Work to be completed: All of the entries below should be printed exactly; the pictures are to be left out.

Supplied entries:
+-------+
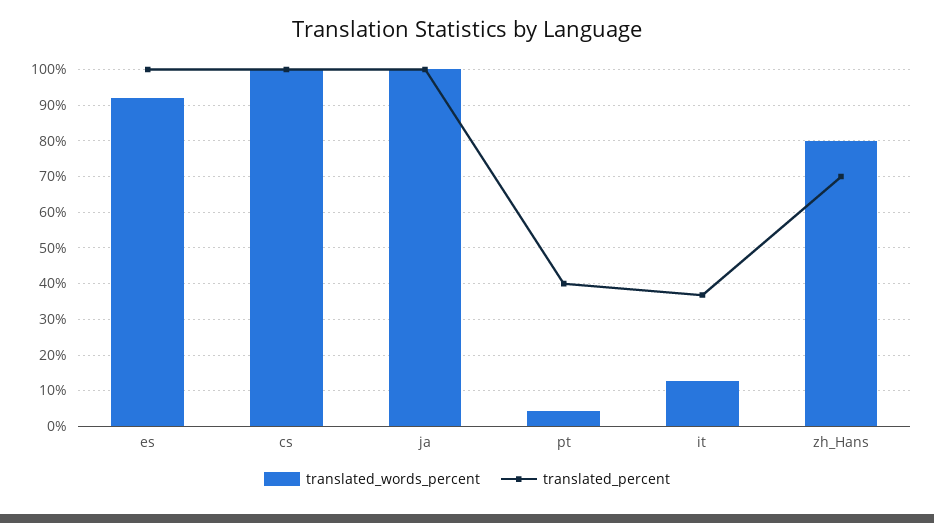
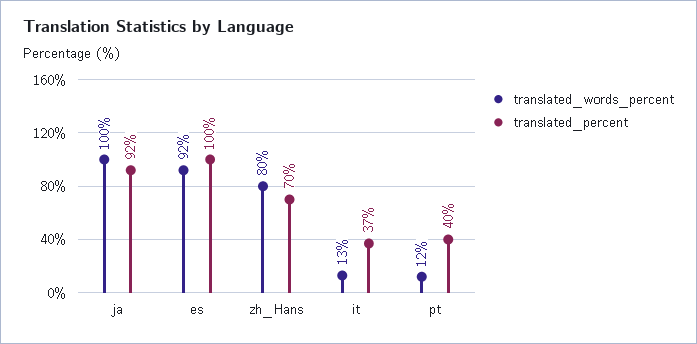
  {
    "translated_words_percent": {
      "es": 92,
-     "cs": 100,
      "ja": 100,
-     "pt": 4,
+     "pt": 12,
      "it": 13,
      "zh_Hans": 80
    },
    "translated_percent": {
      "es": 100,
-     "cs": 100,
-     "ja": 100,
+     "ja": 92,
      "pt": 40,
      "it": 37,
      "zh_Hans": 70
    }
  }

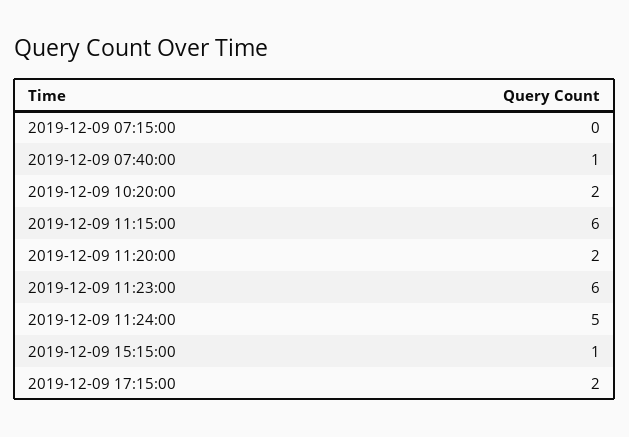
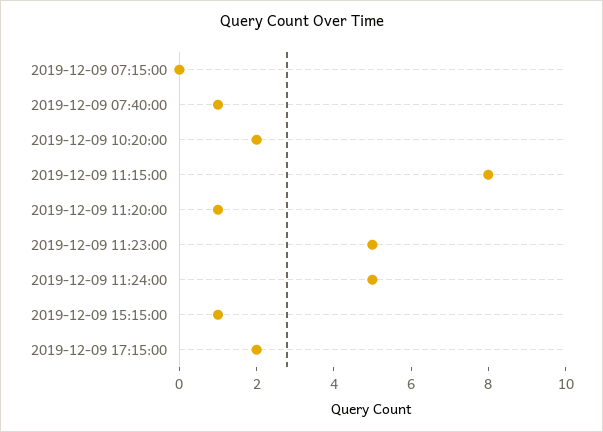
  {
    "2019-12-09 07:15:00": 0,
    "2019-12-09 07:40:00": 1,
    "2019-12-09 10:20:00": 2,
-   "2019-12-09 11:15:00": 6,
+   "2019-12-09 11:15:00": 8,
-   "2019-12-09 11:20:00": 2,
+   "2019-12-09 11:20:00": 1,
-   "2019-12-09 11:23:00": 6,
+   "2019-12-09 11:23:00": 5,
    "2019-12-09 11:24:00": 5,
    "2019-12-09 15:15:00": 1,
    "2019-12-09 17:15:00": 2
  }

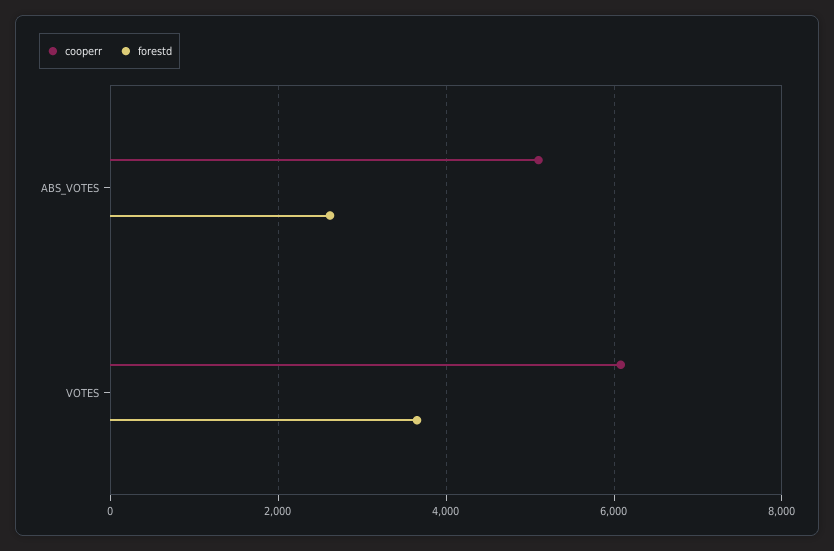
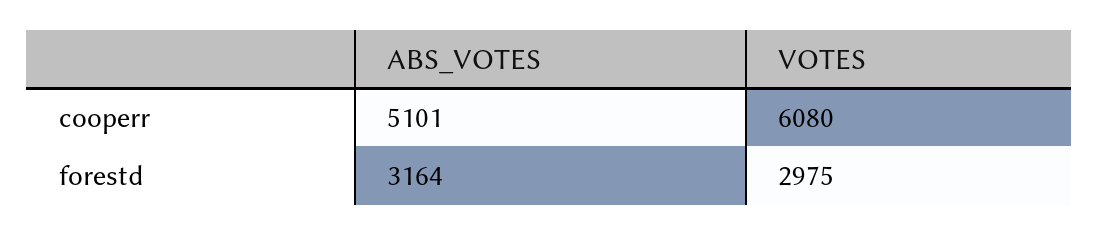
  {
    "cooperr": {
      "ABS_VOTES": 5101,
      "VOTES": 6080
    },
    "forestd": {
-     "ABS_VOTES": 2600,
+     "ABS_VOTES": 3164,
-     "VOTES": 3600
+     "VOTES": 2975
    }
  }

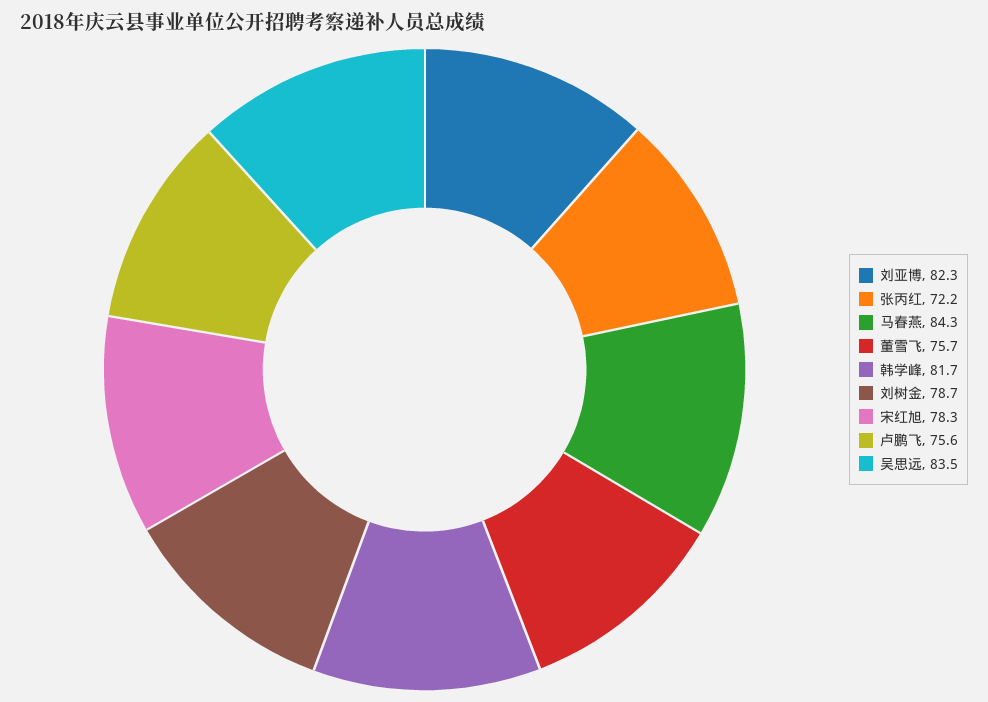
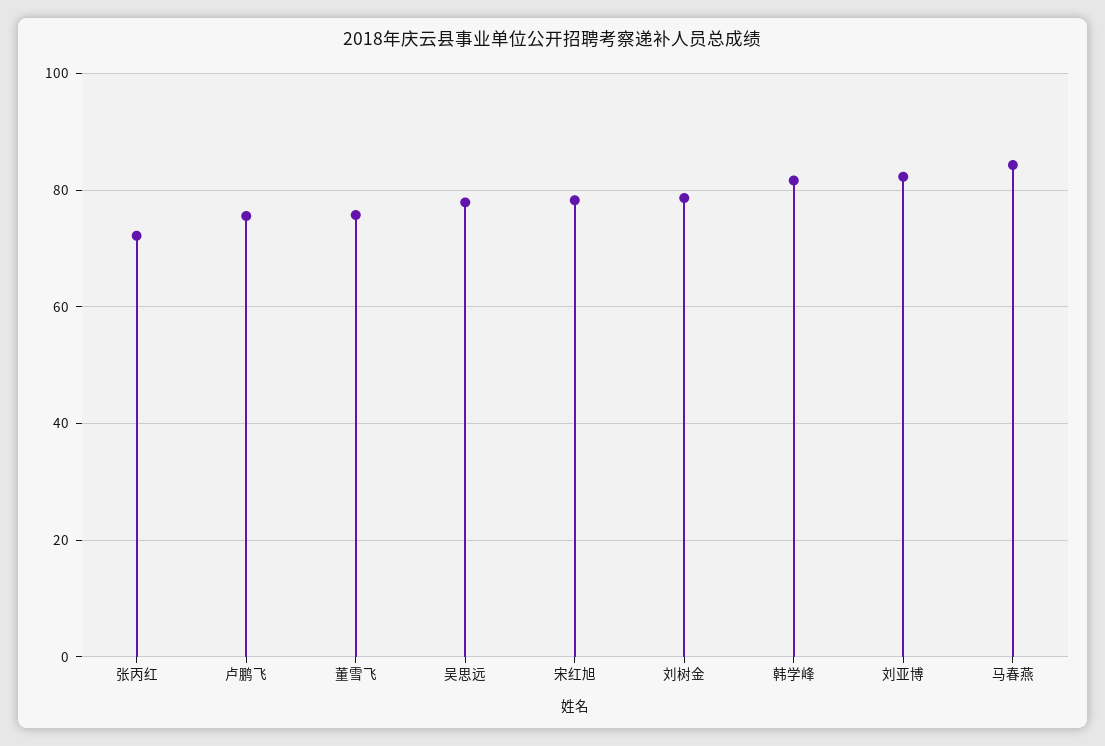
  {
    "刘亚博": 82.3,
    "张丙红": 72.2,
    "马春燕": 84.3,
    "董雪飞": 75.7,
    "韩学峰": 81.7,
    "刘树金": 78.7,
    "宋红旭": 78.3,
    "卢鹏飞": 75.6,
-   "吴思远": 83.5
+   "吴思远": 78
  }

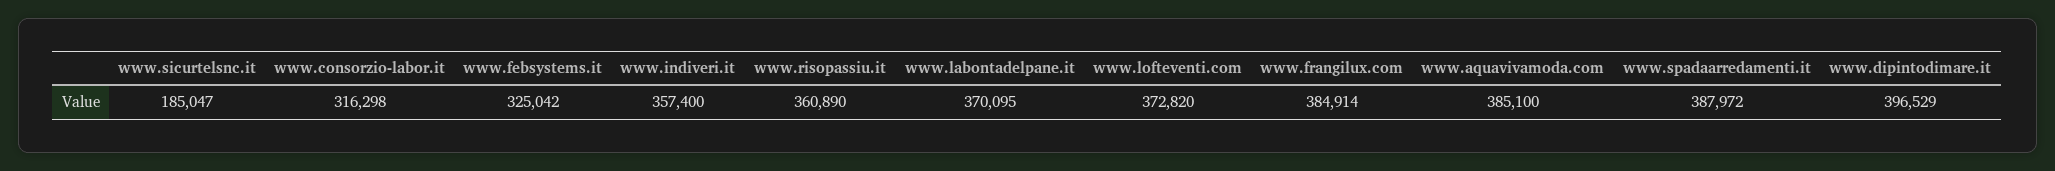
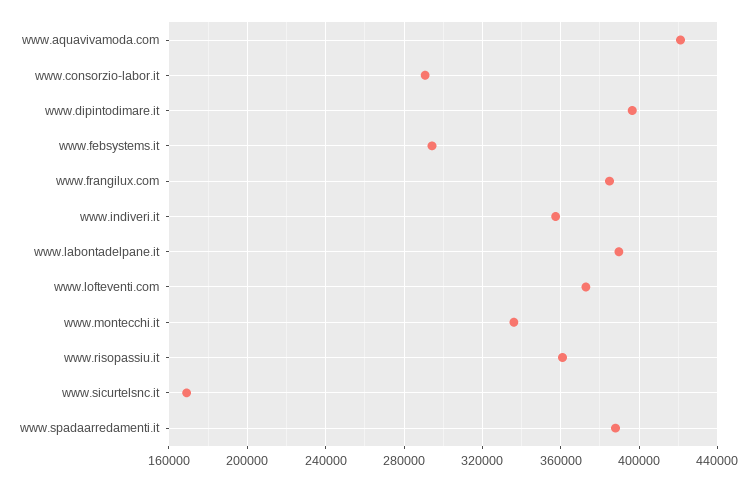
  {
-   "www.sicurtelsnc.it": 185047,
+   "www.sicurtelsnc.it": 170000,
-   "www.consorzio-labor.it": 316298,
+   "www.consorzio-labor.it": 290000,
-   "www.febsystems.it": 325042,
+   "www.febsystems.it": 295000,
    "www.indiveri.it": 357400,
    "www.risopassiu.it": 360890,
-   "www.labontadelpane.it": 370095,
+   "www.labontadelpane.it": 390000,
    "www.lofteventi.com": 372820,
    "www.frangilux.com": 384914,
-   "www.aquavivamoda.com": 385100,
+   "www.aquavivamoda.com": 420000,
    "www.spadaarredamenti.it": 387972,
-   "www.dipintodimare.it": 396529
+   "www.dipintodimare.it": 396529,
+   "www.montecchi.it": 335000
  }

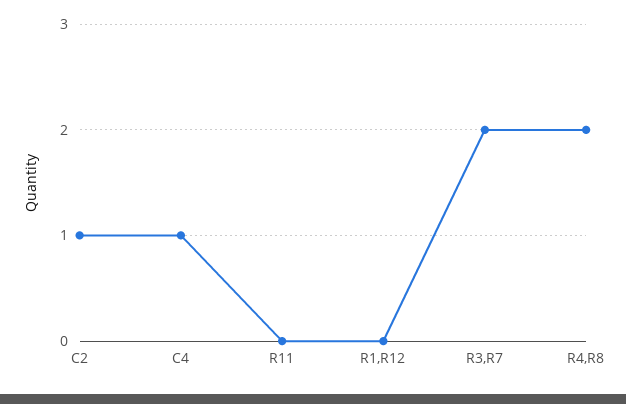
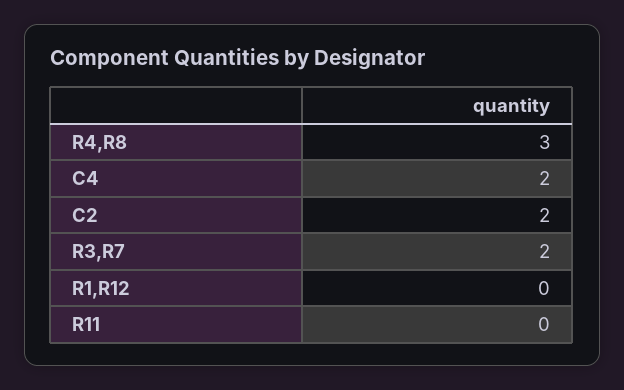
  {
-   "C2": 1,
+   "C2": 2,
-   "C4": 1,
+   "C4": 2,
    "R11": 0,
    "R1,R12": 0,
    "R3,R7": 2,
-   "R4,R8": 2
+   "R4,R8": 3
  }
+-------+
Exercise output:
  {
    "translated_words_percent": {
      "es": 92,
-     "cs": 100,
      "ja": 100,
-     "pt": 4,
+     "pt": 12,
      "it": 13,
      "zh_Hans": 80
    },
    "translated_percent": {
      "es": 100,
-     "cs": 100,
-     "ja": 100,
+     "ja": 92,
      "pt": 40,
      "it": 37,
      "zh_Hans": 70
    }
  }

  {
    "2019-12-09 07:15:00": 0,
    "2019-12-09 07:40:00": 1,
    "2019-12-09 10:20:00": 2,
-   "2019-12-09 11:15:00": 6,
+   "2019-12-09 11:15:00": 8,
-   "2019-12-09 11:20:00": 2,
+   "2019-12-09 11:20:00": 1,
-   "2019-12-09 11:23:00": 6,
+   "2019-12-09 11:23:00": 5,
    "2019-12-09 11:24:00": 5,
    "2019-12-09 15:15:00": 1,
    "2019-12-09 17:15:00": 2
  }

  {
    "cooperr": {
      "ABS_VOTES": 5101,
      "VOTES": 6080
    },
    "forestd": {
-     "ABS_VOTES": 2600,
+     "ABS_VOTES": 3164,
-     "VOTES": 3600
+     "VOTES": 2975
    }
  }

  {
    "刘亚博": 82.3,
    "张丙红": 72.2,
    "马春燕": 84.3,
    "董雪飞": 75.7,
    "韩学峰": 81.7,
    "刘树金": 78.7,
    "宋红旭": 78.3,
    "卢鹏飞": 75.6,
-   "吴思远": 83.5
+   "吴思远": 78
  }

  {
-   "www.sicurtelsnc.it": 185047,
+   "www.sicurtelsnc.it": 170000,
-   "www.consorzio-labor.it": 316298,
+   "www.consorzio-labor.it": 290000,
-   "www.febsystems.it": 325042,
+   "www.febsystems.it": 295000,
    "www.indiveri.it": 357400,
    "www.risopassiu.it": 360890,
-   "www.labontadelpane.it": 370095,
+   "www.labontadelpane.it": 390000,
    "www.lofteventi.com": 372820,
    "www.frangilux.com": 384914,
-   "www.aquavivamoda.com": 385100,
+   "www.aquavivamoda.com": 420000,
    "www.spadaarredamenti.it": 387972,
-   "www.dipintodimare.it": 396529
+   "www.dipintodimare.it": 396529,
+   "www.montecchi.it": 335000
  }

  {
-   "C2": 1,
+   "C2": 2,
-   "C4": 1,
+   "C4": 2,
    "R11": 0,
    "R1,R12": 0,
    "R3,R7": 2,
-   "R4,R8": 2
+   "R4,R8": 3
  }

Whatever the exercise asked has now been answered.